The fix, we believe, is simple: remove the transformation "(int*)(uinptr_t)foo -> foo", or enable it just in the cases when it's correct.
For example, it's correct in this case:
  int v = p; // p is provably dereferenceable
  int *q = v;
  *q = ..;
    =>
  *p = ...;

but it's not correct in this case (at GIMPLE/SSA level):
  int v = p; // p may *not* be dereferenceable
  int *q = v;
  *q = ..;
    =>
  *p = ...;
Comment 5 rguenther@suse.de 2017-09-22 11:26:15 UTC
On Fri, 22 Sep 2017, nunoplopes at sapo dot pt wrote:

> https://gcc.gnu.org/bugzilla/show_bug.cgi?id=82282
> 
> --- Comment #4 from Nuno Lopes <nunoplopes at sapo dot pt> ---
> There are two major transformations going on:
>   if (u != v) {
>     v = u;
>   }
> =>
>   v = u
> 
> (with v, u integers)
> 
> and:
> 
>   glb = (int*)(uinptr_t)foo)
> =>
>   glb = foo
> 
> 
> Doing both triggers the end-to-end miscompilation for a C program that exhibits
> no UB.  That means that one of transformations is wrong.
> Disabling integer propagation would be really weird and bad.
> So we are left with making "(int*)(uinptr_t)foo -> foo" an invalid
> transformation in general.  It's correct in some cases, but not always.

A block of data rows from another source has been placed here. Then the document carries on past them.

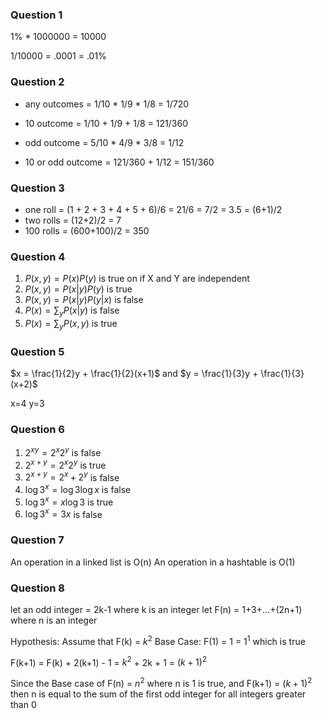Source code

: ### Question 1
1% * 1000000 = 10000

1/10000 = .0001 = .01%


### Question 2
* any outcomes = 1/10 * 1/9 * 1/8 = 1/720
* 10 outcome = 1/10 + 1/9 + 1/8 = 121/360
* odd outcome = 5/10 * 4/9 * 3/8 = 1/12

* 10 or odd outcome = 121/360 + 1/12 = 151/360


### Question 3
* one roll = (1 + 2 + 3 + 4 + 5 + 6)/6 = 21/6 = 7/2 = 3.5 = (6+1)/2
* two rolls = (12+2)/2 = 7
* 100 rolls = (600+100)/2 = 350


### Question 4
1. $P(x,y) = P(x)P(y)$ is true on if X and Y are independent
2. $P(x,y) = P(x|y)P(y)$ is true
3. $P(x,y) = P(x|y)P(y|x)$ is false
4. $P(x) = \sum_y P(x|y)$ is false
5. $P(x) = \sum_y P(x,y)$ is true


### Question 5
$x = \frac{1}{2}y + \frac{1}{2}(x+1)$ and $y = \frac{1}{3}y + \frac{1}{3}(x+2)$

x=4
y=3


### Question 6
1. $2^{xy} = 2^x2^y$ is false
2. $2^{x+y} = 2^x2^y$ is true
3. $2^{x+y} = 2^x+2^y$ is false
4. $\log{3^x} = \log{3}\log{x}$ is false
5. $\log{3^x} = x\log{3}$ is true
6. $\log{3^x} = 3x$ is false


### Question 7
An operation in a linked list is O(n)
An operation in a hashtable is O(1)


### Question 8
let an odd integer = 2k-1 where k is an integer
let F(n) = 1+3+...+(2n+1) where n is an integer

Hypothesis: Assume that F(k) = $k^{2}$
Base Case: F(1) = 1 = $1^{1}$ which is true

F(k+1) = F(k) + 2(k+1) - 1
       = $k^{2}$ + 2k + 1
       = $(k + 1)^{2}$

Since the Base case of F(n) = $n^{2}$ where n is 1 is true, and F(k+1) = $(k+1)^{2}$ 
then n is equal to the sum of the first odd integer for all integers greater than 0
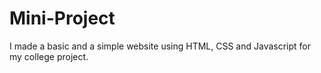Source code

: # Mini-Project
I made a basic and a simple website using HTML, CSS and Javascript for my college project. 
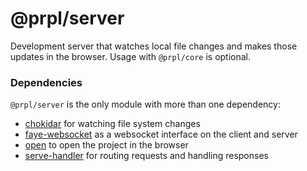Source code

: # @prpl/server

Development server that watches local file changes and makes those updates in the browser. Usage with `@prpl/core` 
is optional.

### Dependencies

`@prpl/server` is the only module with more than one dependency:

- [chokidar](https://github.com/paulmillr/chokidar) for watching file system changes
- [faye-websocket](https://github.com/faye/faye-websocket-node) as a websocket interface on the client and server
- [open](https://www.npmjs.com/package/open) to open the project in the browser
- [serve-handler](https://github.com/vercel/serve-handler) for routing requests and handling responses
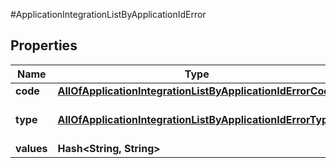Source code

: #ApplicationIntegrationListByApplicationIdError

## Properties
Name | Type | Description | Notes
------------ | ------------- | ------------- | -------------
**code** | [**AllOfApplicationIntegrationListByApplicationIdErrorCode**](AllOfApplicationIntegrationListByApplicationIdErrorCode.md) |  | [optional] 
**type** | [**AllOfApplicationIntegrationListByApplicationIdErrorType**](AllOfApplicationIntegrationListByApplicationIdErrorType.md) |   1 &#x3D; BusinessLogic  2 &#x3D; InternalServerError | [optional] 
**values** | **Hash&lt;String, String&gt;** |  | [optional] 


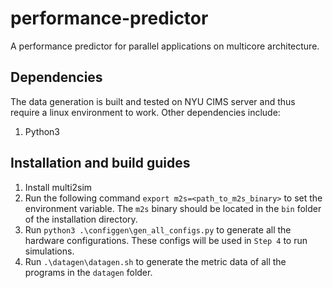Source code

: # performance-predictor
A performance predictor for parallel applications on multicore architecture.
## Dependencies
The data generation is built and tested on NYU CIMS server and thus require a linux environment to work. Other dependencies include:
1. Python3
## Installation and build guides
1. Install multi2sim
2. Run the following command `export m2s=<path_to_m2s_binary>` to set the environment variable. The `m2s` binary should be located in the `bin` folder of the installation directory.
3. Run `python3 .\configgen\gen_all_configs.py` to generate all the hardware configurations. These configs will be used in `Step 4` to run simulations.
4. Run `.\datagen\datagen.sh` to generate the metric data of all the programs in the `datagen` folder.
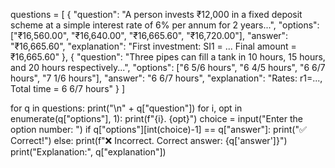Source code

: questions = [
    {
        "question": "A person invests ₹12,000 in a fixed deposit scheme at a simple interest rate of 6% per annum for 2 years...",
        "options": ["₹16,560.00", "₹16,640.00", "₹16,665.60", "₹16,720.00"],
        "answer": "₹16,665.60",
        "explanation": "First investment: SI1 = ... Final amount = ₹16,665.60"
    },
    {
        "question": "Three pipes can fill a tank in 10 hours, 15 hours, and 20 hours respectively...",
        "options": ["6 5/6 hours", "6 4/5 hours", "6 6/7 hours", "7 1/6 hours"],
        "answer": "6 6/7 hours",
        "explanation": "Rates: r1=..., Total time = 6 6/7 hours"
    }
]

for q in questions:
    print("\n" + q["question"])
    for i, opt in enumerate(q["options"], 1):
        print(f"{i}. {opt}")
    choice = input("Enter the option number: ")
    if q["options"][int(choice)-1] == q["answer"]:
        print("✅ Correct!")
    else:
        print(f"❌ Incorrect. Correct answer: {q['answer']}")
    print("Explanation:", q["explanation"])
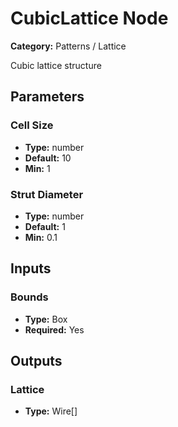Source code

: 
# CubicLattice Node

**Category:** Patterns / Lattice

Cubic lattice structure

## Parameters


### Cell Size
- **Type:** number
- **Default:** 10
- **Min:** 1




### Strut Diameter
- **Type:** number
- **Default:** 1
- **Min:** 0.1




## Inputs


### Bounds
- **Type:** Box
- **Required:** Yes



## Outputs


### Lattice
- **Type:** Wire[]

The C standard says it is correct as in, it yields the same pointer.
Comment 6 Richard Biener 2019-04-11 13:17:14 UTC
I think elsewhere I noted that propagating an equivalency is likely what makes
those cases appear.  In this cases it would be phiopt.  Still not doing that
would have some bad effects on optimization.